Your tables structures need to contain common fields that will allow you to create joins and relationships among them like (roughly):
tblEmployees
EmployeeID (Primary Key)
- EmpLName
- EmpFName
- EmpExt
- DeptID (Foriegn Key)
- StoreID (Foreign Key)
tblDepartments
- DepID (Primary Key)
- DepName
tblStores
- StoreID (PK)
- Address
- Manager (actually redundant because managers are employees too
which you could indicate with a 'Reports To' field in your
employee table and use the employee ID to identify the
manager (called a 'self-join' in you employees table))

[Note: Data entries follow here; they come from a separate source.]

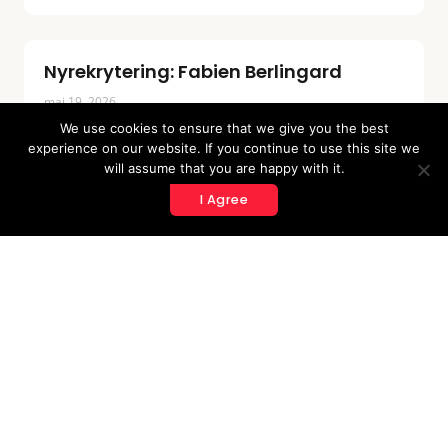
Nyrekrytering: Fabien Berlingard
maj 19, 2026
We use cookies to ensure that we give you the best
Vi på ENTEA är glada att välkomna Fabien Berlingard
experience on our website. If you continue to use this site we
till
will assume that you are happy with it.
LÄS MER »
I Agree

Once the common fields are in place, establish referential integrity between them (there are two 1-to-many relationships suggested above), then write a query that joins the tables and base your report on it. The query would look like (very roughly):
SELECT
tblEmployees.EmployeeID,
tblEmployees.EmpLName,
tblEmployees.EmpFName,
tblDepartments.DepName,
tblStores.StoreID,
tblStores.Address,
tblStores.Manager
FROM
tblStores
INNER JOIN
(tblDepartments
INNER JOIN
tblEmployees
ON blDepartments.DepID = tblEmployees.DeptID)
ON tblStores.StoreID = tblEmployees.StoreID;
The basic idea is to establish common fields in your tables that you can join them on, then write queries that create those joins.